# Lost but not found (Recruitment)



## Iniquity (Jan 13, 2013)

*Introduction*
The galaxy is different. Each of the marines couldn't put their mind to why, but this wasn't the same grim dark they had come from. The tense, overwhelming sense of death still hung in the air, but it had a stale feel to it, like something that had ran its course and moved on. None of the Astartes knew each other, and the insignia and patches didn't seem as familiar as they should. Their immediate surroundings were barren, parched earth, and the long decayed skeleton of some forgotten xenos lay half buried nearby. All any of them could remember was the blinding flash, too bright even for their helmets to compensate. The memories before that were hazy, it was battle, but focusing on it brought a throbbing pain. Perhaps in time the sensation would pass.

*Rules*
This game will be using the RPG rules that West End Games produced for Star Wars, but the setting is 40K, with all the different factions possibly making appearances. The group format will be similar to Death Watch, but using the WEG rules. I will be posting twice a week, most likely Monday and Friday. Everyone else will be expected to post at least that much, with a max of three(3) posts in between mine. Character death is a possibility, but will involve a fair amount of poor rolling and less than optimal actions by the said character. Posts need to describe what the character is doing, but otherwise do not have a minimum length, and will be divided into two(2) sections, using the following format: 



> Ellio'onsa looked over the carnage her Eldar companions had brought on the human outpost. A slight smile crept over lips as she thought of the Blood Ritual and revelry she would experience later that night. Lost in her own thoughts, she failed to see the movement in her periphery. The sharp crack of a bolt pistol brought her from her daze. Turning quickly, she saw Vrauz'cou drop as his chest ripped apart, the shell failing to detonate until after it tore free from his body. Diving into a nearby rubble pile, she briefly sought the energies of the Warp, wary of any other shots coming her way.
> 
> <OOC: Search for assailant, reaction dodge, Psychic: sense life>


The 'OOC' section makes it easier for me to navigate exactly what your character is attempting while the 'IC' actually tells your character's part in the story and will be the basis for experience rewards.

*Characters*

Name
Chapter
Appearance
Personality
Objectives/Goals
Background

We will delve further into character creation once we have our players gathered, including weapons, skill sets, etc. Speaking of characters, I'm looking for 4-6 players, first come, first serve.


----------



## bobahoff (Nov 24, 2011)

Any limits on weapons, wargear etc? Also could you provide a link to. The WEG rules or if not, where can I get a copy? (Is it available in stores or just the interwebs)


----------



## Iniquity (Jan 13, 2013)

bobahoff said:


> Any limits on weapons, wargear etc? Also could you provide a link to. The WEG rules or if not, where can I get a copy? (Is it available in stores or just the interwebs)

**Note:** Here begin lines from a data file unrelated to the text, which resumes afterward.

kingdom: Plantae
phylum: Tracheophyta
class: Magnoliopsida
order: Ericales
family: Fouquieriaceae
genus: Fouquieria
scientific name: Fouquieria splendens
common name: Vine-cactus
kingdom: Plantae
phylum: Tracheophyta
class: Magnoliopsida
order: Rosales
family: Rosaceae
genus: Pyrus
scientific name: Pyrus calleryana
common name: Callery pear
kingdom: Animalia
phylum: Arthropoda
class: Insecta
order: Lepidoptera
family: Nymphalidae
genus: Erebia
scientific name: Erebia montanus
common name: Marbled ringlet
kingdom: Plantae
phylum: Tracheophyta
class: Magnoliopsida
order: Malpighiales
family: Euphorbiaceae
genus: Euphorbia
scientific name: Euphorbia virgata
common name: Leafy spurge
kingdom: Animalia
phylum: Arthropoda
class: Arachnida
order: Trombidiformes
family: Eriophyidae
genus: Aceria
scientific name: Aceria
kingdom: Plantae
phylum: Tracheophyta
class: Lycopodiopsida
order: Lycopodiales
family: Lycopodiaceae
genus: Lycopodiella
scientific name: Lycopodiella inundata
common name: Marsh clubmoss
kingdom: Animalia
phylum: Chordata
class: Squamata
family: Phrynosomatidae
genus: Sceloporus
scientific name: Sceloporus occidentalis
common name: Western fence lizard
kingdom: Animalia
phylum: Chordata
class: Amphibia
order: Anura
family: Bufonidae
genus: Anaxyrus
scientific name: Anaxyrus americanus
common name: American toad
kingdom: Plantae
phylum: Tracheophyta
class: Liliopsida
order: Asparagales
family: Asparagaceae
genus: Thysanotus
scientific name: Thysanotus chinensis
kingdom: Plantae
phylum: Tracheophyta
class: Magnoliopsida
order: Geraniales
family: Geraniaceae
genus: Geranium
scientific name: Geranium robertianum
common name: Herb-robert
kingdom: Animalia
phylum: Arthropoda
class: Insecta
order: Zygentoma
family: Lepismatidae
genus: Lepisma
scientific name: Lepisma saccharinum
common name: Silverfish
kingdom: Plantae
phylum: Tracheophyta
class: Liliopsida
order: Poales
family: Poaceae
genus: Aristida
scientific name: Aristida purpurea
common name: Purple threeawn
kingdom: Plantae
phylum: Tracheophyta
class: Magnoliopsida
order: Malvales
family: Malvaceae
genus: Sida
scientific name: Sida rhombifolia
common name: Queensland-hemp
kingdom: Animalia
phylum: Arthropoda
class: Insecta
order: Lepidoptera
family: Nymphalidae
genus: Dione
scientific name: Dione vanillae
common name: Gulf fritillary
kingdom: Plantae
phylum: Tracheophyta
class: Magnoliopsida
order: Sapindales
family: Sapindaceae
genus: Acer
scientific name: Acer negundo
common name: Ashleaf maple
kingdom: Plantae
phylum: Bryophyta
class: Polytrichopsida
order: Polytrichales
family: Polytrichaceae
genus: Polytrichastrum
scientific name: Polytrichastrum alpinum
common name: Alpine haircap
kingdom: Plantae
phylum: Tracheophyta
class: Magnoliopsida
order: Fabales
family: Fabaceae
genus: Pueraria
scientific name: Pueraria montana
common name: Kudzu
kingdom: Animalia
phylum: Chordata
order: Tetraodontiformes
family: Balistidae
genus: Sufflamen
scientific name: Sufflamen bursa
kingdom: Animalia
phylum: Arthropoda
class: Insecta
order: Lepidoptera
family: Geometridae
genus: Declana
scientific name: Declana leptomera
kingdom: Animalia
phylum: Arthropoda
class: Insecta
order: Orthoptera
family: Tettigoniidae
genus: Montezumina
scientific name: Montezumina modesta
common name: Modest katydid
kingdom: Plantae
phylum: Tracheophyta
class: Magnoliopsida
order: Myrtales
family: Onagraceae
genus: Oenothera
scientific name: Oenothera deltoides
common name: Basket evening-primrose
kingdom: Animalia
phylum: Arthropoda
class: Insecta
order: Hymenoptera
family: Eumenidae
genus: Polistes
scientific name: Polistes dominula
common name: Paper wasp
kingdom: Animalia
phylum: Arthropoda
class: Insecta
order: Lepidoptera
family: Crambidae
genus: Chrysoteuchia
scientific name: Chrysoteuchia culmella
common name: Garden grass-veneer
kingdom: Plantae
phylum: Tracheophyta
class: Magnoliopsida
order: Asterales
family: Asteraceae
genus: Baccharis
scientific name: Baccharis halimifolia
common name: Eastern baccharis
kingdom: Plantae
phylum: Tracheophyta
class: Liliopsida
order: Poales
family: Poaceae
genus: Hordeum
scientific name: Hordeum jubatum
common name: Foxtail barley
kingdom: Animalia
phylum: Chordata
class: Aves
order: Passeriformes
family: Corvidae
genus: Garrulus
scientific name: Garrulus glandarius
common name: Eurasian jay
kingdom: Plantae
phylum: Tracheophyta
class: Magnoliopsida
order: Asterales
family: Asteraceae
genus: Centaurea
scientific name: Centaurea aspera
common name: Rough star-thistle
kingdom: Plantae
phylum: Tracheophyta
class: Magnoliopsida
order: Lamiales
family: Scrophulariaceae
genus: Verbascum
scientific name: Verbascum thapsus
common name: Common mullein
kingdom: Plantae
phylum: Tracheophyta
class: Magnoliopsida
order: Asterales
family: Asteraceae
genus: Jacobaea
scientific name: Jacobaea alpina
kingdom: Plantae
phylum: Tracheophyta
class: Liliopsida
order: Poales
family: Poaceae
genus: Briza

Weapons and gear will be handled individually, dependent on what your character was currently doing before the bright light flashed. Certain things will be universal, such as power armour, bolt pistol, etc while things like jump packs, heavy weapons, etc will be character specific.

This site has a breakdown of the basic rules: http://starwarsmush.wikia.com/wiki/D6_Rules
Here is a list of books, but I don't think they are readily available anymore: http://www.rancorpit.com/WestEndGamesBooks.html

I'll be handling all dice rolls between posts and including the results in the following post. Character creation will be under the following format: 
Attribute dice: 20D
Dexterity 2D/5D
Perception 1D/5D
Knowledge 1D/4D
Strength 2D/5D
Mechanical 1D/4D
Technical 1D/4D
One attribute dice equals three(3) pips. Each pip is equal to a plus(+) one(1) modifier. The listed attribute ranges are the min/max for a Space Marine and the starting attribute dice can be divided as the player chooses within those ranges. Each player will also start with 8D for skills. One(1) of these dice can be divided into 3D of specialization, split into a minimum of two(2) and maximum of three(3) specializations. A well written and thought out background can award a few extra skill dice for your character. Each player will also need to decide if they are psykers or not. A librarian must be, obviously. If anyone wants to do this, I'll go into more detail on the 'psychic' attributes and so forth.


----------



## bobahoff (Nov 24, 2011)

Oo er... Will do some reading on the link and see (it may be a bit much, I'm a bit of an RP crowbag) as I've not done the whole stats thing before. Will get back to you in a couple of days


----------